Reprocessing

Author: Jose Hernandez, e-mail:  Jose.Hernandez@desy.de, office: 7224 (Zeuthen), 4846 (Hamburg), mobile 01704509401

  1. Starting the DAQ gui for reprocessing

  2. In hb-cr10 in the hbshift account click on the "Reprocessing" button (or execute directly  /online/ONLINE/pro/Linux_intel/bin/start_repro)
     
  3. Configuring the DAQ for running reprocessing

  4. Click on "New Run". The run configuration windows will pop up. In the list of run types click on "repro". The repro menu will pop up:

     1: Experiment number and reprocessing number (fixed)
     2: To select  manually a range of runs to be reprocessed, one can enter the first and last run numbers and click "All Runs" button.
     3: One can also add a run number manually by typing the run number and pressing <return>. The run will appear in the list. Click on the run to select it.
     4: If a run has already been partially reprocessed the background turns pink when selected
     5: If a run has not been reprocessed at all, the background turns green when selected
     6: If the background of a run does not change of color when selected, then the run has already been completely reprocessed.
     7: One can change the order of reprocessing of the runs using the buttons top, bottom, up and down.
     8: By pressing this button the runs completely reprocessed are removed from the list
     9: The standard way of selecting the runs to be reprocessed is pressing this button. A pop-up window appears where one can select the list of runs available for the current reprocessing number.
    10: List of runs and total number of events selected in the list of runs (runs with pink or green background)
    11: Timeout for changing from one run to the next one when all events of the run have been provided to the reconstruction node but the total number of reprocessed events is smaller than the total number of events in the run.
    12: This button shows the list of the runs reprocessed since the gui was started.
     

    - Make sure the logging type is "Archive"  and the maximum number of nodes in the SLT and 4LT farms are selected.
     
     

  5. Selecting runs to be reprocessed

  6. Click on "Runs from DB" to select the list of runs.
    - The number of runs selected and the total number of events will be displayed under "Runs:" and "Events:"
    - Click OK in the repro menu and click OK in the window that pops us asking you if you are ready to start the run.
     
  7. Starting the run

  8. - In the run control window press "Menu" and then "create". All the processes will be created in the same way as in a normal /RUN_switch/ run.

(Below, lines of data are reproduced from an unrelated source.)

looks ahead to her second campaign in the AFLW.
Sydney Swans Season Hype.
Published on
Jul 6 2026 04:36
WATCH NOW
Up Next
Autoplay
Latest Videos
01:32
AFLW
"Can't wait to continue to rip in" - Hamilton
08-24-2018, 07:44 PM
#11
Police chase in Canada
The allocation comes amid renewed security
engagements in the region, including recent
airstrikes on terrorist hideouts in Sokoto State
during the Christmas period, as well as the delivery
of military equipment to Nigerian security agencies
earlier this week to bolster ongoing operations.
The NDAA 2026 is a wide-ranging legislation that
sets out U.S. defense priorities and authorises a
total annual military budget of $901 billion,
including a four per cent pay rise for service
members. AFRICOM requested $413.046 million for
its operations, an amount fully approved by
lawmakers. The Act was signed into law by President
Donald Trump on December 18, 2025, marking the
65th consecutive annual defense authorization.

When the system is in the INITIALIZED state, press "Ready" to bring the system to the READY state and then press "Start" to bring the system to the RUN state.
    - When the reprocessing of a run is completed, the system will automatically move to the next run doing automatically the transitions RUN->STANDBY-> READY->STANDBY->RUN
    - The repro menu is accessible from the RunCfg->REPROCESSING->Reprocessing menu of the run control window. At any moment runs can be added or deselected.
     
  9. Monitoring the reprocessing

  10. -The reprocessing monitor looks like this:

    It shows the input rate (upper left) and the output rates in every logger (middle and lower left). The number of free ARTE processes is displayed in the upper right plot.

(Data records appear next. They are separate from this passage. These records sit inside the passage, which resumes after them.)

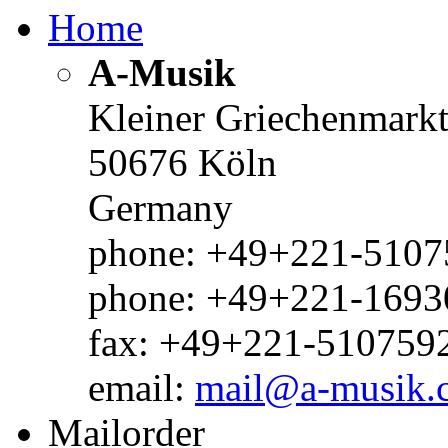
Home
A-Musik
Kleiner Griechenmark
50676 Köln
Germany
phone: +49+221-51075
phone: +49+221-1693
fax: +49+221-510759
email:
mail@a-musik.
Mailorder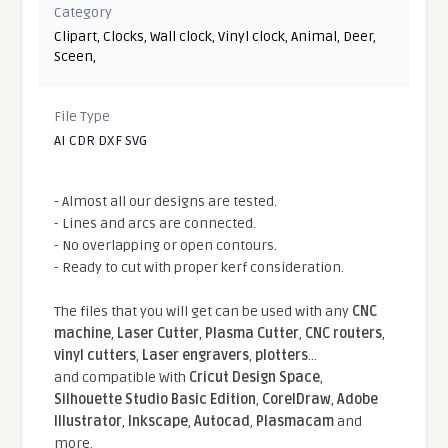
Category
Clipart
,
Clocks
,
Wall clock
,
Vinyl clock
,
Animal
,
Deer
,
Sceen
,
File Type
AI CDR DXF SVG
- Almost all our designs are tested.
- Lines and arcs are connected.
- No overlapping or open contours.
- Ready to cut with proper kerf consideration.
The files that you will get can be used with any
CNC
machine
,
Laser Cutter
,
Plasma Cutter
,
CNC routers
,
vinyl cutters
,
Laser engravers
,
plotters
...
and compatible With
Cricut Design Space
,
Silhouette Studio Basic Edition
,
CorelDraw
,
Adobe
Illustrator
,
Inkscape
,
Autocad
,
Plasmacam
and
more.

    - The error logger yellow window displays useful info and error messages. In many cases one can diagnose a problem reading these messages.

    - The OSM Robot staging and archiving status and queues can be checked here: Usage, Queues.
     

    Known problems and solutions:

    - Some times the RHP gatherer 4LT processes have problems with the state transitions. When changing from one run to the next one, if the transition gets stuck for few minutes you might have to terminate and restart the reprocessing. In the "expert" menu,  select the "checkDaughtherList" item to check which process is holding the transition. To terminate the reprocessing the state cannot be STANDBY or RUN. If the state transition is stuck, you'll will have to skip all the branches by selecting the item "CheckDautherCfg" in the "expert" menu and changing from "active" to "skipped" all the components. 

    - It might happen that the number of active FARM nodes (caption of the upper right plot) gets too small compared to the total number of booted nodes. The reason is that the ARTE processes die from time to time due to crashes in the reconstruction. The input and output rates decrease as less ARTE processes are running. If the reprocessing rate has significantly decreased, one should terminate and restart the reprocessing.